_Your assignment_.
For this exercise, output the line containing "Полиэтиленновые трубы и фитинг" and all lines after it to the end of the records, exactly, with no other content.

%%

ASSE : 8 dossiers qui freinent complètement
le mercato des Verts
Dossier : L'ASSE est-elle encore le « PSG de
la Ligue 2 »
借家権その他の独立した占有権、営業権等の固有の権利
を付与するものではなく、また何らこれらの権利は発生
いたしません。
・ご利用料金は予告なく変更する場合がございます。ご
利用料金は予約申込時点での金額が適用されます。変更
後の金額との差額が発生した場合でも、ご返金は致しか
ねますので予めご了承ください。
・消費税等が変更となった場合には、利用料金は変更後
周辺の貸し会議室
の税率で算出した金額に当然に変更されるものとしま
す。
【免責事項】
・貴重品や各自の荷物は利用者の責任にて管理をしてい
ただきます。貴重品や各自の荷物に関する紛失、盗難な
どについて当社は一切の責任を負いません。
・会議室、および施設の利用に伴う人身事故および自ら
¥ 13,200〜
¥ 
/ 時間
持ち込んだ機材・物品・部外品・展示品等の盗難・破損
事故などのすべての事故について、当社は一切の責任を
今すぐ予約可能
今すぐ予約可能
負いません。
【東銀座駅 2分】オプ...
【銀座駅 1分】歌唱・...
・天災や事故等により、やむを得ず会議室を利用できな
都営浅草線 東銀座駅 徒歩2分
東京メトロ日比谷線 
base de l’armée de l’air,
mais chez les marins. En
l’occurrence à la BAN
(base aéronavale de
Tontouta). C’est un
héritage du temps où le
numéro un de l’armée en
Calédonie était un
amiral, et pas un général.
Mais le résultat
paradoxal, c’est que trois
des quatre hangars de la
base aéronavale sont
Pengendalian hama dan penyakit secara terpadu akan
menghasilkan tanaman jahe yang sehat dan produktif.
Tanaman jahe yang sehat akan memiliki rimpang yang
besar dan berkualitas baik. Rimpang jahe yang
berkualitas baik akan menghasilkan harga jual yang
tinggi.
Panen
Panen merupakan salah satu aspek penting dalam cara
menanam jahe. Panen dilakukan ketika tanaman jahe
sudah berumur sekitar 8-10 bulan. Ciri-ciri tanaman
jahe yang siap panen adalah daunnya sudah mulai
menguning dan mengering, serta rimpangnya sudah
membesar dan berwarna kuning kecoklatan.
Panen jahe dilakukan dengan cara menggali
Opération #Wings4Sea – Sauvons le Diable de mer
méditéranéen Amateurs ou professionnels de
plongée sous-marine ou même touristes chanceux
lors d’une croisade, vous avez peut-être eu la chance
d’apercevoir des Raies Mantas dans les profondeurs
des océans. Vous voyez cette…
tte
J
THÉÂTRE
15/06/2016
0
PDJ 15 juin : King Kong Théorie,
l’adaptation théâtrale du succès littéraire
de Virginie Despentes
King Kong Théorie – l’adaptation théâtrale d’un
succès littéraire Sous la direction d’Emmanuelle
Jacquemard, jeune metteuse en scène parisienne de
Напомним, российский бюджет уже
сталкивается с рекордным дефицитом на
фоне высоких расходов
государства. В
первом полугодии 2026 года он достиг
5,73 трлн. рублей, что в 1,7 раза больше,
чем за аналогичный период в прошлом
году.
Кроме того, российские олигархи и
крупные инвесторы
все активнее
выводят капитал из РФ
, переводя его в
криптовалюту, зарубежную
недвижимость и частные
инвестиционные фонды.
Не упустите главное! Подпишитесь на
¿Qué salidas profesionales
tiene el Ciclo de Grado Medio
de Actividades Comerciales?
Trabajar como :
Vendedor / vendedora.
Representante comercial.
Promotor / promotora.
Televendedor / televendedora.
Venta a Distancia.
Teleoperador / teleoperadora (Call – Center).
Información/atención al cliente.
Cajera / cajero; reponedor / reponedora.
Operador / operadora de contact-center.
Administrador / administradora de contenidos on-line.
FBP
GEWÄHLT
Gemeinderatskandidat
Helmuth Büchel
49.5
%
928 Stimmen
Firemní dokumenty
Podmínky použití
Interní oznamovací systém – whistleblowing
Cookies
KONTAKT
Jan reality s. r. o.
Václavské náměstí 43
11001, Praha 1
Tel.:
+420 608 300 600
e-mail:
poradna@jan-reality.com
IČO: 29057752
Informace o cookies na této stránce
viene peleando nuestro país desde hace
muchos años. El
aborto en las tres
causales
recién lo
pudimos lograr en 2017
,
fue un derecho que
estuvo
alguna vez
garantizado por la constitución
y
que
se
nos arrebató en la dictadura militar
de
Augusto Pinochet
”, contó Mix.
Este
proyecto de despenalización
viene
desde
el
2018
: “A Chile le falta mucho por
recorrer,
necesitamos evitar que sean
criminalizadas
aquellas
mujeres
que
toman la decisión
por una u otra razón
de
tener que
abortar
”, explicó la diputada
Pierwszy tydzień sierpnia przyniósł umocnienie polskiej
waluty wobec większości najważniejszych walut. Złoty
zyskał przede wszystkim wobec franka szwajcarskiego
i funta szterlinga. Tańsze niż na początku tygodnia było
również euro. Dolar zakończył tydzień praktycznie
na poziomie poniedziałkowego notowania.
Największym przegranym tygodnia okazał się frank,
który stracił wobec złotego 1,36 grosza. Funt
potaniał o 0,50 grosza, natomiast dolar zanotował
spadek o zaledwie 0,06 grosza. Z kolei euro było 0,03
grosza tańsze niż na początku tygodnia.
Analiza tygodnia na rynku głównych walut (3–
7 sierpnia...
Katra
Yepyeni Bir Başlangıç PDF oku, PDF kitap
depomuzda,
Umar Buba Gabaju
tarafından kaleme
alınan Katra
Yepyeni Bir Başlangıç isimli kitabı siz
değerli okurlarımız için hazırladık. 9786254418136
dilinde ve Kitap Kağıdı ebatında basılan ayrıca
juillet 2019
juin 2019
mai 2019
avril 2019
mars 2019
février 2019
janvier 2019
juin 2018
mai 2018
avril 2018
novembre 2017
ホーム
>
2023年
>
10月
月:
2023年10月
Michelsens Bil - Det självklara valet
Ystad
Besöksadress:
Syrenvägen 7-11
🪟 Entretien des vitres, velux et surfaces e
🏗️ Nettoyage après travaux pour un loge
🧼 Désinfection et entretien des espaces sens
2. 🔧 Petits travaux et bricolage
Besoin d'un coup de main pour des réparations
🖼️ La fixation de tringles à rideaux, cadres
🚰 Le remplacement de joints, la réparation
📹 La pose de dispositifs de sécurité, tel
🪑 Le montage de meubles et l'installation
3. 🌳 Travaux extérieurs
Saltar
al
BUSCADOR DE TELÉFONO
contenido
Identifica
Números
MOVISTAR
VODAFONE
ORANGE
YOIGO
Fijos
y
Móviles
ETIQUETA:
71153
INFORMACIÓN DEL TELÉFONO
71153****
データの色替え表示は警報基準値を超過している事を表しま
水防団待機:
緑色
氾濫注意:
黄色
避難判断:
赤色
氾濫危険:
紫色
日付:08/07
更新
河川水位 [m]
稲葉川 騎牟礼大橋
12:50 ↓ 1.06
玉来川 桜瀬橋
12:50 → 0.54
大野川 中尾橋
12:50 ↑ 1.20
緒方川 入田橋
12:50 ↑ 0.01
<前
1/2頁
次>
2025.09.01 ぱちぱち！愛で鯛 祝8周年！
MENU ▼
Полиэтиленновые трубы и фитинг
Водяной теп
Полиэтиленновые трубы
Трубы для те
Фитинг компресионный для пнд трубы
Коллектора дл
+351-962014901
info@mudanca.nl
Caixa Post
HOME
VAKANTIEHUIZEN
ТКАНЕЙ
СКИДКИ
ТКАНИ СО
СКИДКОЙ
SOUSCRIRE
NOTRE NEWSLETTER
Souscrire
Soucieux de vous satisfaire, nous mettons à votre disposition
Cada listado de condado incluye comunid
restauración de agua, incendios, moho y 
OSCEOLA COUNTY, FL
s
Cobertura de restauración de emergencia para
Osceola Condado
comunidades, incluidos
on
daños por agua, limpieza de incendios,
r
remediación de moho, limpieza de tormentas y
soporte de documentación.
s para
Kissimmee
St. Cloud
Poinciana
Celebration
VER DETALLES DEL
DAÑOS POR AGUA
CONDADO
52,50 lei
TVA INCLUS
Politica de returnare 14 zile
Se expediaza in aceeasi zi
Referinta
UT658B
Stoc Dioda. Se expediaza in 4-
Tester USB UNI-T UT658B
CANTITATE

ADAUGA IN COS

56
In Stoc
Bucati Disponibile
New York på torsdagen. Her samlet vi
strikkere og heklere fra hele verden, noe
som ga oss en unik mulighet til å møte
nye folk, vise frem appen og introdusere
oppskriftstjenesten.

%%

_Response below_.
Полиэтиленновые трубы и фитинг
Водяной теп
Полиэтиленновые трубы
Трубы для те
Фитинг компресионный для пнд трубы
Коллектора дл
+351-962014901
info@mudanca.nl
Caixa Post
HOME
VAKANTIEHUIZEN
ТКАНЕЙ
СКИДКИ
ТКАНИ СО
СКИДКОЙ
SOUSCRIRE
NOTRE NEWSLETTER
Souscrire
Soucieux de vous satisfaire, nous mettons à votre disposition
Cada listado de condado incluye comunid
restauración de agua, incendios, moho y 
OSCEOLA COUNTY, FL
s
Cobertura de restauración de emergencia para
Osceola Condado
comunidades, incluidos
on
daños por agua, limpieza de incendios,
r
remediación de moho, limpieza de tormentas y
soporte de documentación.
s para
Kissimmee
St. Cloud
Poinciana
Celebration
VER DETALLES DEL
DAÑOS POR AGUA
CONDADO
52,50 lei
TVA INCLUS
Politica de returnare 14 zile
Se expediaza in aceeasi zi
Referinta
UT658B
Stoc Dioda. Se expediaza in 4-
Tester USB UNI-T UT658B
CANTITATE

ADAUGA IN COS

56
In Stoc
Bucati Disponibile
New York på torsdagen. Her samlet vi
strikkere og heklere fra hele verden, noe
som ga oss en unik mulighet til å møte
nye folk, vise frem appen og introdusere
oppskriftstjenesten.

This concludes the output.